Mod Type:: Application

Difficulty:: Easy

Mod Status:: Beta

Apply In:: Other (See Description)

Carrier:: N/A

Requires Root:: No

Source:: 
Welcome to...​
*







*​
This is save the longcat! A simple little game about... saving longcat (obviously)! Oh and congrats! If you've downloaded this game, you are a beta tester (WOO, YAY, GO YOU!) which means... *Please give lots of feedback!*

*The objective: *



> Save the longcat by avoiding blobs! Simple as that.


*Instructions: *



> No worries, already in the game!


*Bugs:*



> High-scores are a bit messed up. Working on the way they're stored.


*Soon to be added:*


> New characters/enemies.
> New levels.
> Better interface.
> *You tell me!*


Remember, *this is beta. You should expect problems.* I'm mainly looking for feedback first.

*Install instructions:*


> Make sure you have "Unknown Sources" checked. Download it (the apk file). If it was downloaded from the computer, move it to the SD card. Open the Apk (either through a file manager, or from your actual downloads via phone). Install.


DOWNLOAD HERE

*Screenshots bellow.*


----------



## yarly (Jun 22, 2011)

Just a random question, but did you write it all from scratch using the Android SDK directly or did you use a game framework? Looking at the images (based on things like the status bar showing and the button style), I am guessing the former over the later, but still curious.

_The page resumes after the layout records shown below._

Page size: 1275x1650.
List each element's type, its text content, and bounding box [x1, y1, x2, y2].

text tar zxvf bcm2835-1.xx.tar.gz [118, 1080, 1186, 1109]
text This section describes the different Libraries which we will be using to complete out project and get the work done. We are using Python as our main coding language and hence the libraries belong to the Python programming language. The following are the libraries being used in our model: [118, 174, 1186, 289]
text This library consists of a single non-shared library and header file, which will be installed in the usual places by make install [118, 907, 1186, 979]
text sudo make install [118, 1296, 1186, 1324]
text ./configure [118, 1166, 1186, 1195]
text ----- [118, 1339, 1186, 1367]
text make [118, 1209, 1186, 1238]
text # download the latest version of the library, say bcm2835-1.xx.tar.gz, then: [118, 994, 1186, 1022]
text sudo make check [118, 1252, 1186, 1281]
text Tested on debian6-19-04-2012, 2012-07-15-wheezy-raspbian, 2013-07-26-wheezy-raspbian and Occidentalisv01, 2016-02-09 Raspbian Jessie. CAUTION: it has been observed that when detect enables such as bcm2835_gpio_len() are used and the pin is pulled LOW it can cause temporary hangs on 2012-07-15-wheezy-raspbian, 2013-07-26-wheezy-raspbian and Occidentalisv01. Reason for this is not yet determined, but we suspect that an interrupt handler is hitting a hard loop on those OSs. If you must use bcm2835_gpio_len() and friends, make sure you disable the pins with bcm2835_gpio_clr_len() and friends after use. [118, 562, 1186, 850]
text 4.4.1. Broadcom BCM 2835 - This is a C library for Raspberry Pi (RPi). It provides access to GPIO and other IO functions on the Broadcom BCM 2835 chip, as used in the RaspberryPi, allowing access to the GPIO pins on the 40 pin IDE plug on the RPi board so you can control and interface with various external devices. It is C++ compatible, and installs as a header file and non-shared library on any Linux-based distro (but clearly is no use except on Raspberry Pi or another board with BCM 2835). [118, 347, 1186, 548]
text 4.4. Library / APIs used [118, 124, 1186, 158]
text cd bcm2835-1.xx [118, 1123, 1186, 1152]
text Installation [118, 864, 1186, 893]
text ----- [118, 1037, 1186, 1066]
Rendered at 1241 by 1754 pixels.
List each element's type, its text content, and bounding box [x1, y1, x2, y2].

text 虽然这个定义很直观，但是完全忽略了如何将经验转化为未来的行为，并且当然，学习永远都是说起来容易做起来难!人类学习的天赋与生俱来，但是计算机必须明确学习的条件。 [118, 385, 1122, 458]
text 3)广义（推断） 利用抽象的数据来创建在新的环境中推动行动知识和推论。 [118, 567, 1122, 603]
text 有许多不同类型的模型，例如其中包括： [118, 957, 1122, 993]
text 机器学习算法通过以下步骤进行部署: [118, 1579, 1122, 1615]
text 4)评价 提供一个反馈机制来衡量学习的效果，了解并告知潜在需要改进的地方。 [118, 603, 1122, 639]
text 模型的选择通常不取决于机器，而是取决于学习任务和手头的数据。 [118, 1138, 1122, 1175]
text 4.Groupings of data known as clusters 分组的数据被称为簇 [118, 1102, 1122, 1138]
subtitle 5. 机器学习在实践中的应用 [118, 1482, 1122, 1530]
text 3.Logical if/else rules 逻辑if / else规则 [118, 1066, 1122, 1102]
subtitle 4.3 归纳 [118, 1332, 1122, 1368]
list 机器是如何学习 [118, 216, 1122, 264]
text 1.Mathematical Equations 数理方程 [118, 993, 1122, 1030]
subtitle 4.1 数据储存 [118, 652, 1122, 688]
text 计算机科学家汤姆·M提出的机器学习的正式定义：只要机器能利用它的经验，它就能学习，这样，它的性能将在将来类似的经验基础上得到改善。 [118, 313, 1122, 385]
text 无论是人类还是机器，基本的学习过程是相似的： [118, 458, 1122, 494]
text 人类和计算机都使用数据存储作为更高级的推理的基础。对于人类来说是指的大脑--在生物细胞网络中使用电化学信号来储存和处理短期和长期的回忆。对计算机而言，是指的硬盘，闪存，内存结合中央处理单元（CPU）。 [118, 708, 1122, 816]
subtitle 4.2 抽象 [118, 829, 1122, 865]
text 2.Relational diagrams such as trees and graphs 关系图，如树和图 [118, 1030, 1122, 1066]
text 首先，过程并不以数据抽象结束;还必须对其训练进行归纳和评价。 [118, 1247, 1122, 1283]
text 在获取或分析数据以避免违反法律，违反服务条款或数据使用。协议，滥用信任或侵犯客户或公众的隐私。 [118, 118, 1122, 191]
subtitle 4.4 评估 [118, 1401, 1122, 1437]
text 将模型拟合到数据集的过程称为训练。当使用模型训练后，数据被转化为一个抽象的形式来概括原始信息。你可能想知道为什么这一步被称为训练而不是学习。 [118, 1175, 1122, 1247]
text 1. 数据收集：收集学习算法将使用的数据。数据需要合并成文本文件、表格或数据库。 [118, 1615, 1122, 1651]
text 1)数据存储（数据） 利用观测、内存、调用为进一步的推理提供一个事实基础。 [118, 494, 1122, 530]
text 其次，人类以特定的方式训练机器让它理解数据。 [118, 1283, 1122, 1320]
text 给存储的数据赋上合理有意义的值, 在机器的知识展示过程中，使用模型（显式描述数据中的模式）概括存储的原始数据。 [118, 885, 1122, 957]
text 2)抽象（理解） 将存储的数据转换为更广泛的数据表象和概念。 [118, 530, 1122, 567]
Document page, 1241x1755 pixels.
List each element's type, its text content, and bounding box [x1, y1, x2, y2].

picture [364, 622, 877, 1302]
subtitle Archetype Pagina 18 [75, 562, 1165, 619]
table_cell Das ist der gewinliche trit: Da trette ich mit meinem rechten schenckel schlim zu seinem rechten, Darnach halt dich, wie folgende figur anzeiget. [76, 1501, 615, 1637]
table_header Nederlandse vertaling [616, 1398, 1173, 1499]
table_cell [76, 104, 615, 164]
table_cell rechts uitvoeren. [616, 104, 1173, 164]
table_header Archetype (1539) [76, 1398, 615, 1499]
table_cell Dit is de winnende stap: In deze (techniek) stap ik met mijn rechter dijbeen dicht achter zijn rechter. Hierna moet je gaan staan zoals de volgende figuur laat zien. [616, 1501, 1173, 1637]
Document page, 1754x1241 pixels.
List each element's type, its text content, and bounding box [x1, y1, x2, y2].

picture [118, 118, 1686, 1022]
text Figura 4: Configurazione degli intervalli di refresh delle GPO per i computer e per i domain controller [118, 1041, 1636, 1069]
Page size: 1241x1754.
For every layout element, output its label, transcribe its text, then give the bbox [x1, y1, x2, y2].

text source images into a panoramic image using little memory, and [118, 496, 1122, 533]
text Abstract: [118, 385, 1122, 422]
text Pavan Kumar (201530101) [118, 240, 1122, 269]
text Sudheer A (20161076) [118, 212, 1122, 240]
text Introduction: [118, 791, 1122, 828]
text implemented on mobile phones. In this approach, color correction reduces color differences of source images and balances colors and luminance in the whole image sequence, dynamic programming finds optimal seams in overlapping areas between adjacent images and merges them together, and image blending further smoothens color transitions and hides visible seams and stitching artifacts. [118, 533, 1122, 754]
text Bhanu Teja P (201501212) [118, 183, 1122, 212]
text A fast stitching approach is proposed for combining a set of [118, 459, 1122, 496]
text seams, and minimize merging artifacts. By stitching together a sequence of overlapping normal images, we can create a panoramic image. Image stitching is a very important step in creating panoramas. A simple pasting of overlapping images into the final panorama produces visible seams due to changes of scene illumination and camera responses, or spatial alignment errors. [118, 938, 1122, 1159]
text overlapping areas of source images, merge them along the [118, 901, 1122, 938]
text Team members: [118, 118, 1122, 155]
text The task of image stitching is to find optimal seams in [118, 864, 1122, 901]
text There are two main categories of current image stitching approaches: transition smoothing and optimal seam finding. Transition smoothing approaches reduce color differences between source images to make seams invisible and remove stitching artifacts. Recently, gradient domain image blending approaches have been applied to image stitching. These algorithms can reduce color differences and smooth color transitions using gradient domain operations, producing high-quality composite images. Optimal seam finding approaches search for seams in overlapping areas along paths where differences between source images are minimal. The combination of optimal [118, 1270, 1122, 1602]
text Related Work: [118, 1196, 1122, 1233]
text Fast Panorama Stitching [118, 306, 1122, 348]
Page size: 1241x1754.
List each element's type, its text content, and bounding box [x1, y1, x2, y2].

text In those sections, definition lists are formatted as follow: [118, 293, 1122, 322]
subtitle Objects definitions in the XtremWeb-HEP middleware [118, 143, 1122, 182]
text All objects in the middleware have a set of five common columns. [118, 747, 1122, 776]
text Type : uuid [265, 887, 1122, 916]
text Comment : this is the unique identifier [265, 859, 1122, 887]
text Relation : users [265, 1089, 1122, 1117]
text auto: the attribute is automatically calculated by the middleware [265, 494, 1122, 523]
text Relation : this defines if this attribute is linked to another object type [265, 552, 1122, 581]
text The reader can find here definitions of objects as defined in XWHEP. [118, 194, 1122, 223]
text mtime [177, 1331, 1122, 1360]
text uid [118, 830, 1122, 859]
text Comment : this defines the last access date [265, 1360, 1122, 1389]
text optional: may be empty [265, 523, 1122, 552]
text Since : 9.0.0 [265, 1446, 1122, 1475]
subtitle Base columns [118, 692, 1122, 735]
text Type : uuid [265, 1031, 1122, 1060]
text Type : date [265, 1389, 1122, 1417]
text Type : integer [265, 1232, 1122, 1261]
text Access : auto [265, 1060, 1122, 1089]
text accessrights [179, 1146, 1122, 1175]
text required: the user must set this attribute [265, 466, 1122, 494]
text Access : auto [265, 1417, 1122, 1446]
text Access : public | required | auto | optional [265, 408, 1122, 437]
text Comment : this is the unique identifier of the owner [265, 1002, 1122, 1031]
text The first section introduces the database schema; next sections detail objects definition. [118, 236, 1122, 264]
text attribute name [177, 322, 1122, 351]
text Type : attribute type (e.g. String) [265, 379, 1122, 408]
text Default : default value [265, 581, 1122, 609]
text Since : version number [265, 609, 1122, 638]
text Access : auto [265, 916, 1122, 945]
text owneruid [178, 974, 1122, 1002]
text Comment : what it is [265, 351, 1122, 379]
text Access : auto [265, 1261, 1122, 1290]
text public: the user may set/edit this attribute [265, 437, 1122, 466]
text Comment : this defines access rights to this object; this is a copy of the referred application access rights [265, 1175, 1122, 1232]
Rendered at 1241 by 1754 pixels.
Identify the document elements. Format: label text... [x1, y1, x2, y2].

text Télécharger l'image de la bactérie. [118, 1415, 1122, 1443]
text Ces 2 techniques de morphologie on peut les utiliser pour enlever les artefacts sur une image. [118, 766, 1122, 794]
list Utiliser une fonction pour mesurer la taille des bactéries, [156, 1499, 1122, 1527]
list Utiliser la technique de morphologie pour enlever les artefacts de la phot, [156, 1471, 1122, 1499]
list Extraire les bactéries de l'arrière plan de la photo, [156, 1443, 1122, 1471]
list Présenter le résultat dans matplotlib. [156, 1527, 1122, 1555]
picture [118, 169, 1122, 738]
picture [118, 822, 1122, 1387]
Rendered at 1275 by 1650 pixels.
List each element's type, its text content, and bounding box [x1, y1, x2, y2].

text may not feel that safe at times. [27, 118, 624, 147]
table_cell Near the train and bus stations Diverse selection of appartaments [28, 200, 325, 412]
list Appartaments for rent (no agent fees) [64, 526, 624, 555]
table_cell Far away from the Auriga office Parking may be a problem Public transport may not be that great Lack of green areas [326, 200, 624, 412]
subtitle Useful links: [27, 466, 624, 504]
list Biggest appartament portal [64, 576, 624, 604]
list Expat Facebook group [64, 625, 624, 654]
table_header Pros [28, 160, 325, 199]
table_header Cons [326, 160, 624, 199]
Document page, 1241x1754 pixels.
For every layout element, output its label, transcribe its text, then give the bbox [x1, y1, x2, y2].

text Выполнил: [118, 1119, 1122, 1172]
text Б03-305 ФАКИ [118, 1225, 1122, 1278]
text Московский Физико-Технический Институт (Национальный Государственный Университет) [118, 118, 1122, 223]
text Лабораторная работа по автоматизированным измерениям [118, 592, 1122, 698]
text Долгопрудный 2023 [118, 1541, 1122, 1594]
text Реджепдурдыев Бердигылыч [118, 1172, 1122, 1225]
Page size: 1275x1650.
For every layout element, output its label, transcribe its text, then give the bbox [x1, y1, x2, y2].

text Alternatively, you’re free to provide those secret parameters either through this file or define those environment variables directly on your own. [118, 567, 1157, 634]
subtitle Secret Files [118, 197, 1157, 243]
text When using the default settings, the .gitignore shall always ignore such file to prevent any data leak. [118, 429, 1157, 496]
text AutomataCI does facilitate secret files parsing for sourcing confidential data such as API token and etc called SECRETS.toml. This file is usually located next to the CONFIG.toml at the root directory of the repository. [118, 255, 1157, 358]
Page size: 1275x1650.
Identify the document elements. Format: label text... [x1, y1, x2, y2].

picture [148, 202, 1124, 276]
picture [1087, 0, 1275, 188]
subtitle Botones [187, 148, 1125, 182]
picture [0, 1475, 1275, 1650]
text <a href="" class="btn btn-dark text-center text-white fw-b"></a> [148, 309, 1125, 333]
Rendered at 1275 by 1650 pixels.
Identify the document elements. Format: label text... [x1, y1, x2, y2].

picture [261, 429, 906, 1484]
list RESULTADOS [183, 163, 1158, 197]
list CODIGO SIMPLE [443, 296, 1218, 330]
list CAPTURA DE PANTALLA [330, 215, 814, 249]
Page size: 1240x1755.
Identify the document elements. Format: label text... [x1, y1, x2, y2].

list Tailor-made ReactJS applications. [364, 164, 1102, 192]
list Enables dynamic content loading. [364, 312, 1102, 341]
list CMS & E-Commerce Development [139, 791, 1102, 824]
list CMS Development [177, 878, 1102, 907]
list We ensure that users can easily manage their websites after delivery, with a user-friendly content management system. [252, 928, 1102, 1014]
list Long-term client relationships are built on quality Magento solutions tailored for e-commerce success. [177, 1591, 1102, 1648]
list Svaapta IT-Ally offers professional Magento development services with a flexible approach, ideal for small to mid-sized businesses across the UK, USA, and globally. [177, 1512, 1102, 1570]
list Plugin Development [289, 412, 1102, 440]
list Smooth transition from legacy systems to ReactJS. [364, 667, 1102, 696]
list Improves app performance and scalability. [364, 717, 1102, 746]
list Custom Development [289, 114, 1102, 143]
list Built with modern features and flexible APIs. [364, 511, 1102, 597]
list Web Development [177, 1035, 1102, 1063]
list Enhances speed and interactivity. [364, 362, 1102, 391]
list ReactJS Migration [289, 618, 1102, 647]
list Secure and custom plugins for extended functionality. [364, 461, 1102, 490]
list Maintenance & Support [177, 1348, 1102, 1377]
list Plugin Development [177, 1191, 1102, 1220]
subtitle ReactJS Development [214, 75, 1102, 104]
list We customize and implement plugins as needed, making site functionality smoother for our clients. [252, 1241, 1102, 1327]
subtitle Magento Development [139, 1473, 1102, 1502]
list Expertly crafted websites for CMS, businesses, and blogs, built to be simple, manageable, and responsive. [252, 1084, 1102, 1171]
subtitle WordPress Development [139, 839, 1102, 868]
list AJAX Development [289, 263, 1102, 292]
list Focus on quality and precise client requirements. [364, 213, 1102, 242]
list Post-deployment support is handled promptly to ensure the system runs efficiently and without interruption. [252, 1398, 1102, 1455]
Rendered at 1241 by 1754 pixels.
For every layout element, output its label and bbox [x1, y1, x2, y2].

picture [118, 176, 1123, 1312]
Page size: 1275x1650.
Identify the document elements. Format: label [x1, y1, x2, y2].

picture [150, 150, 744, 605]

Interesting idea though. Keep working on it


----------



## whatiznt (Jun 24, 2012)

I built it in a pre-built "platform". Not android SDK, app inventor. There is a way to remove the status bar, I just haven't exactly gotten around to it.


----------



## yarly (Jun 22, 2011)

whatiznt said:


> I built it in a pre-built "platform". Not android SDK, app inventor. There is a way to remove the status bar, I just haven't exactly gotten around to it.


Ah, just curious. Thanks for the quick reply 

I'm always impressed though by anyone that creates something and shares it.

Does App Inventor have OpenGL support built in? I never really looked at it. You probably won't need it anytime soon for things, but eventually it might help you on some older devices that could lag a bit.


----------



## whatiznt (Jun 24, 2012)

Not sure! Haven't really looked at that! I hope so, because on XDA, it seems a few people are having lag issues....


----------



## yarly (Jun 22, 2011)

whatiznt said:


> Not sure! Haven't really looked at that! I hope so, because on XDA, it seems a few people are having lag issues....


Probably from hitting a limit on what the CPU can handle. I would find out if it can eventually. I know app inventor wasn't exactly made for anything like games I don't think so it may not have support. See if it has support for at least OpenGL ES 1.0 or 1.1. They may also refer to it as something like hardware rendering.


----------



## whatiznt (Jun 24, 2012)

yarly said:


> Probably from hitting a limit on what the CPU can handle. I would find out if it can eventually. I know app inventor wasn't exactly made for anything like games I don't think so it may not have support. See if it has support for at least OpenGL ES 1.0 or 1.1. They may also refer to it as something like hardware rendering.


Alright! I will look into that! That's I hope it does.


----------